– Я просто пытаюсь тебе объяснить. Он хитрый. Как сраная крыса. Будут проблемы.
– Избавь меня от пророчеств.
По закону больших чисел даже бездарнейший из пророков время от времени бывает прав: похоже, настал черед и для Уэсли. На следующий день, возвращаясь из мастерской, где Клив упражнял свой интеллект, приделывая колеса к пластмассовым машинкам, он обнаружил, что на этаже его поджидает Мэйфлауэр.
– Я просил тебя приглядывать за Уильямом Тэйтом, Смит, – сказал старший надзиратель. – Тебе что, все равно?
– Что случилось?
– Видимо, все равно.
– Я спросил, что случилось. Сэр.
– Ничего особенного. Пока. Его немного потрепали, вот и все. Похоже, на него положил глаз Ловелл. Я прав?
Мэйфлауэр пристально посмотрел на Клива и, не получив ответа, продолжил:
– Я ошибся в тебе, Смит. Я думал, что в жестоком человеке найдется что-то достойное. Я был неправ.

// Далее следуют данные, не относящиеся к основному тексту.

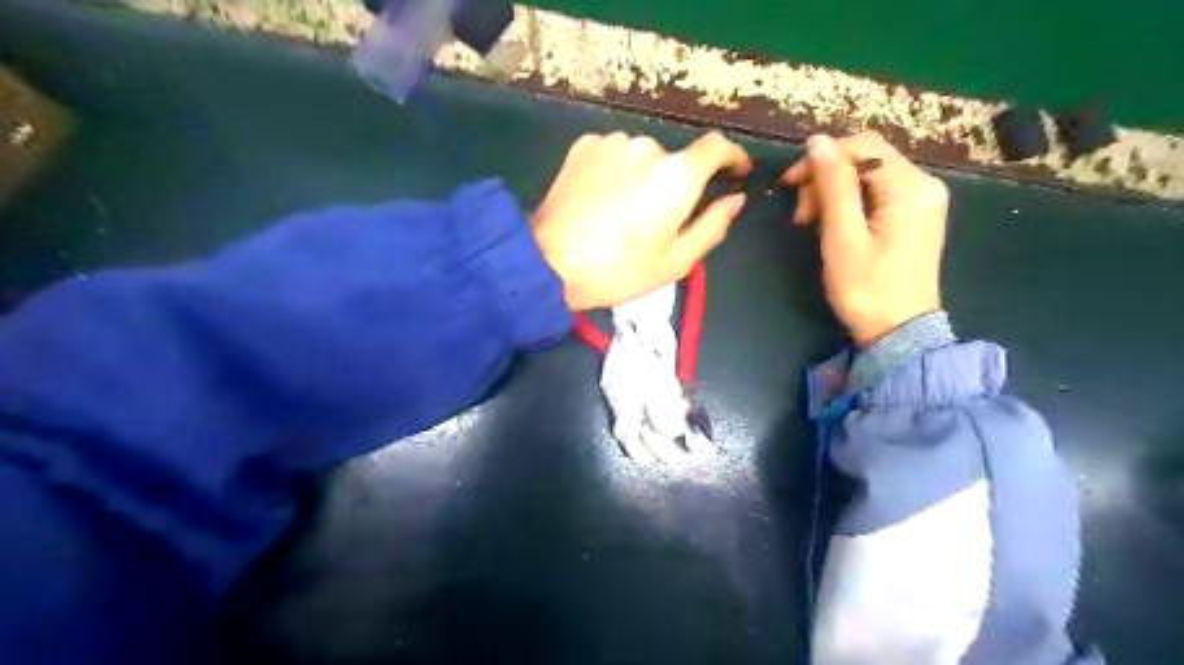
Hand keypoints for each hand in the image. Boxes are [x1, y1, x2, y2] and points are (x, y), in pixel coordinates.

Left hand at [534, 130, 747, 309]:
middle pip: (675, 160)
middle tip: (656, 221)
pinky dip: (616, 172)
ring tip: (623, 213)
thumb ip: (713, 226)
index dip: (733, 157)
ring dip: (642, 178)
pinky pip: (613, 155)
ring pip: (642, 157)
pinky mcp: (584, 145)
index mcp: (677, 175)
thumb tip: (735, 199)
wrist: (548, 263)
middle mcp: (648, 147)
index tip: (735, 172)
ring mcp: (612, 142)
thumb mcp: (676, 261)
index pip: (718, 147)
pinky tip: (600, 201)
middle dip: (674, 185)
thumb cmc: (619, 270)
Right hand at [784, 131, 950, 348]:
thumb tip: (817, 142)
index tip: (789, 184)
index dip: (821, 158)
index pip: (862, 146)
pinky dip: (850, 201)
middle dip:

Билли лежал на койке, лицо у него было в синяках, глаза закрыты. Он не открыл их, когда вошел Клив.
– Ты в порядке?
– Ага, – тихо сказал мальчишка.
– Кости не сломаны?
– Выживу.
– Ты же понимаешь…
– Слушай. – Билли открыл глаза. Зрачки у него как будто потемнели, а может, это была просто игра света. – Я жив, ладно? Я не идиот. Я знал, во что ввязываюсь, отправляясь сюда.

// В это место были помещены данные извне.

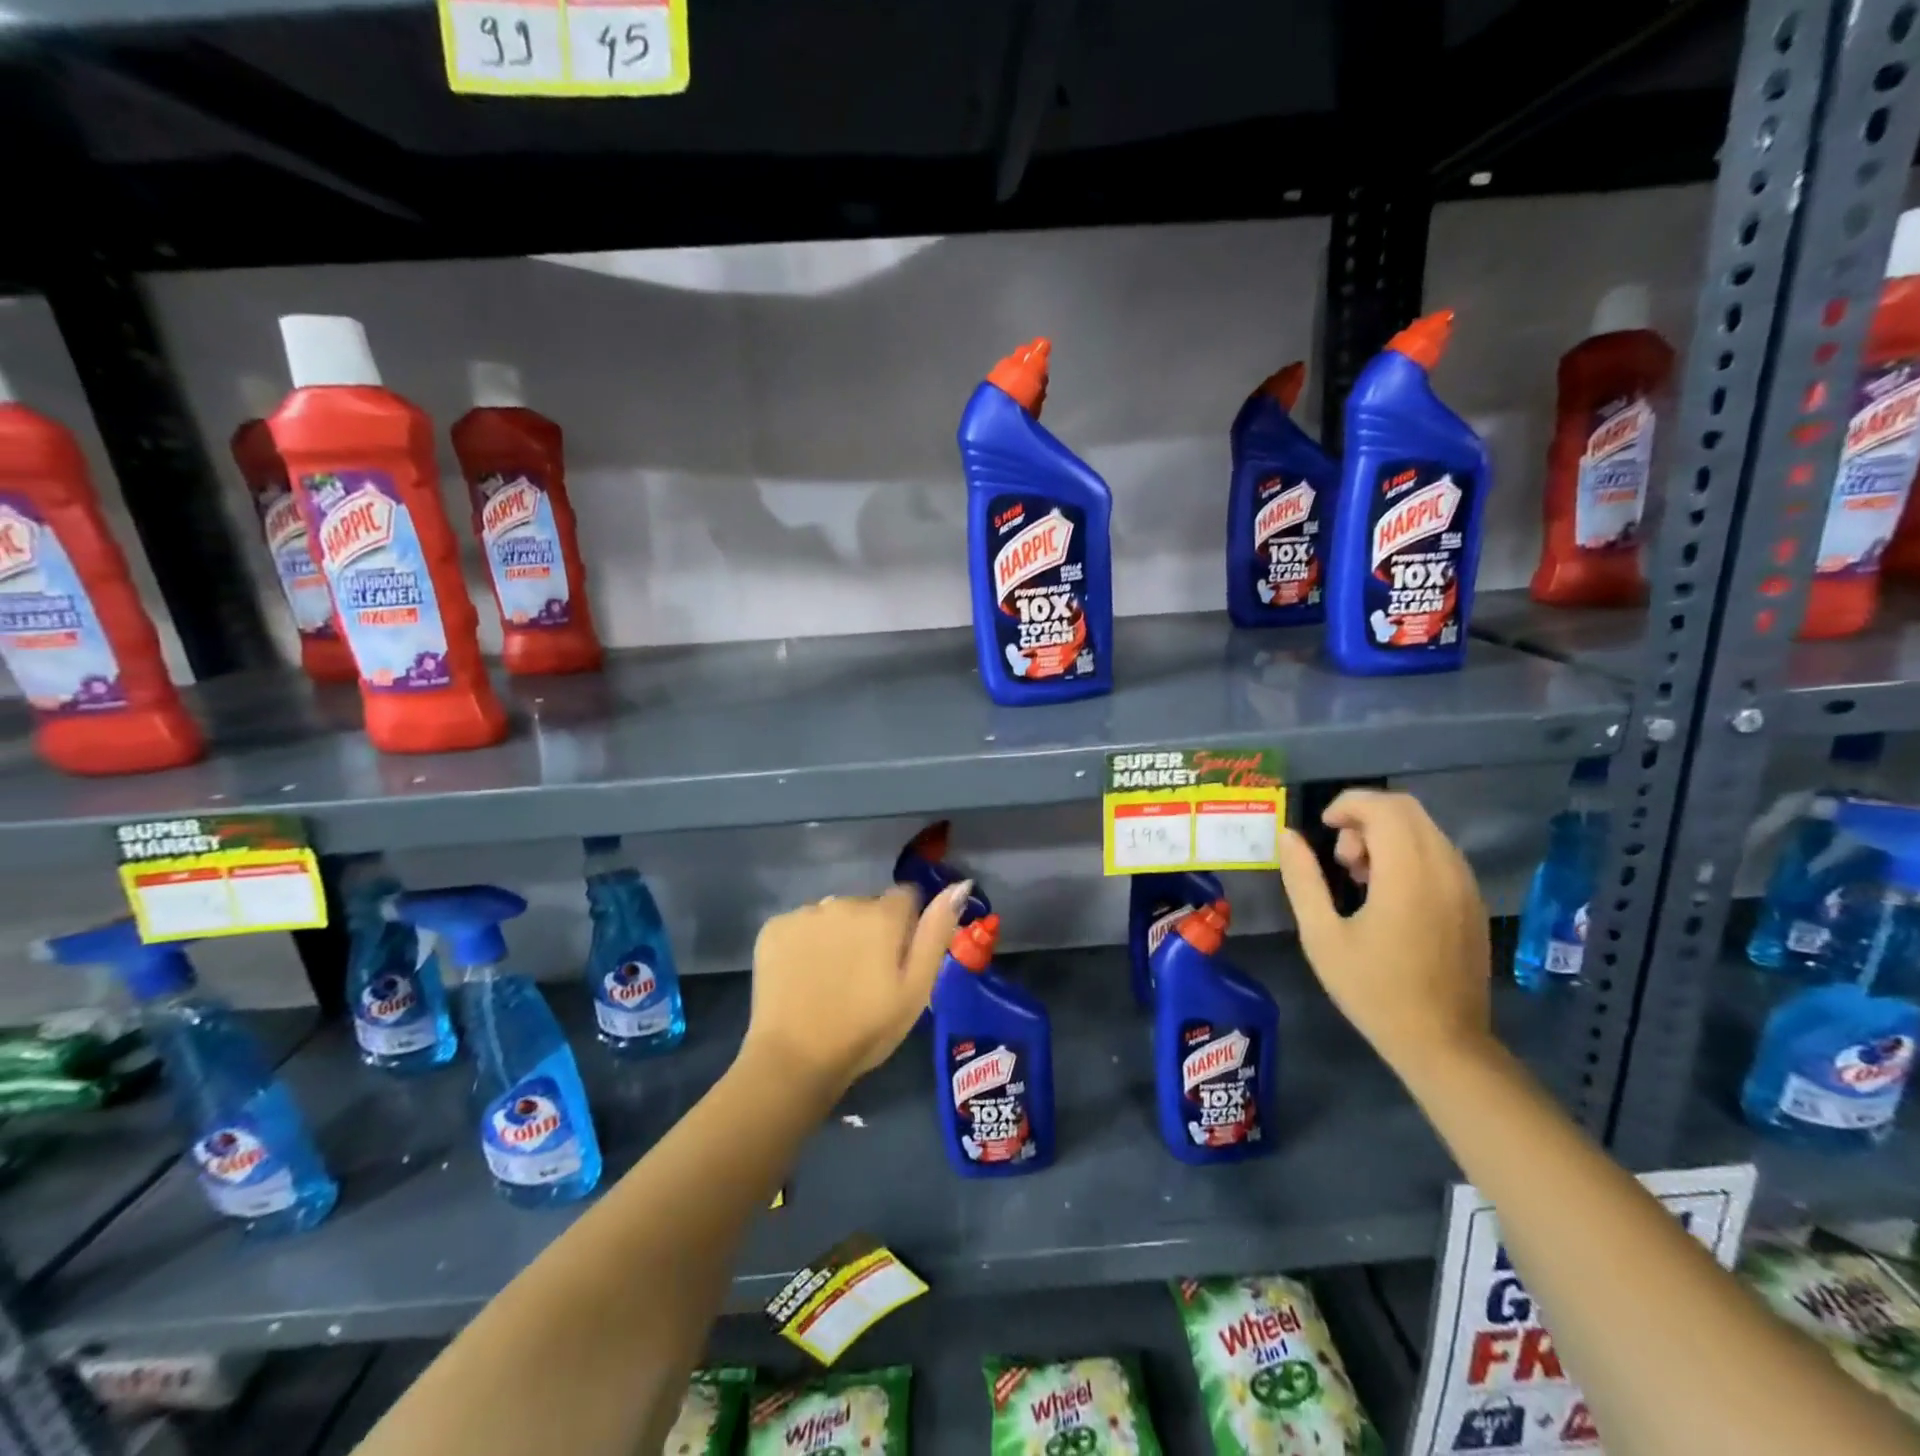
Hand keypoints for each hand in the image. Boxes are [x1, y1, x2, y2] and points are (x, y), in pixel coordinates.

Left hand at [742, 881, 971, 1097]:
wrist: (795, 1059)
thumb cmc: (866, 1029)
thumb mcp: (916, 988)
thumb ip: (936, 932)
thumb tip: (960, 884)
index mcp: (882, 915)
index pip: (905, 897)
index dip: (906, 926)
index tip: (896, 959)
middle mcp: (843, 902)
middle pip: (867, 905)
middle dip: (870, 931)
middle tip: (863, 977)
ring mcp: (804, 913)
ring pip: (833, 915)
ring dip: (837, 935)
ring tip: (831, 979)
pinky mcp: (774, 927)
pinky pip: (800, 925)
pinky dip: (804, 943)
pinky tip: (803, 976)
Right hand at [1276, 789, 1493, 1077]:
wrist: (1443, 1043)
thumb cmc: (1373, 990)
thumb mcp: (1321, 935)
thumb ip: (1303, 879)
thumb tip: (1287, 836)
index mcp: (1408, 874)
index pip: (1383, 807)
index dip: (1347, 805)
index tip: (1321, 829)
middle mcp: (1445, 869)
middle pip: (1406, 809)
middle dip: (1365, 818)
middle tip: (1339, 858)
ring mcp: (1465, 884)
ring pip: (1424, 829)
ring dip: (1386, 835)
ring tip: (1359, 878)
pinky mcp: (1472, 901)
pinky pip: (1438, 853)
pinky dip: (1407, 853)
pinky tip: (1387, 893)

Он говорил так, словно у него был какой-то выбор.
– Я справлюсь с Ловеллом, – продолжил он, – так что не беспокойся.
А потом помолчал и сказал:
– Ты был прав.
– Насчет чего?
– Насчет отсутствия друзей. Я сам по себе; ты сам по себе. Верно? Я просто медленно учусь, но потихоньку осваиваюсь. – Билли улыбнулся своим словам.
– Ты задавал вопросы, – сказал Клив.
– Да? – беспечно ответил Билли. – Кто сказал?
– Если у тебя есть вопросы, спрашивай меня. Люди не любят тех, кто везде сует нос. Они становятся подозрительными. А потом отворачиваются, когда Ловелл и ему подобные распускают руки.
При звуке этого имени лицо Билли исказилось от боли. Он дотронулся до синяка на щеке.
– Ему не жить, – пробормотал мальчишка почти неслышно.
– Да уж конечно, – отозвался Клив.
Ответным взглядом Тэйта можно было резать сталь.
– Я серьезно, – сказал он без тени сомнения в голосе. – Ловелл отсюда живым не выйдет.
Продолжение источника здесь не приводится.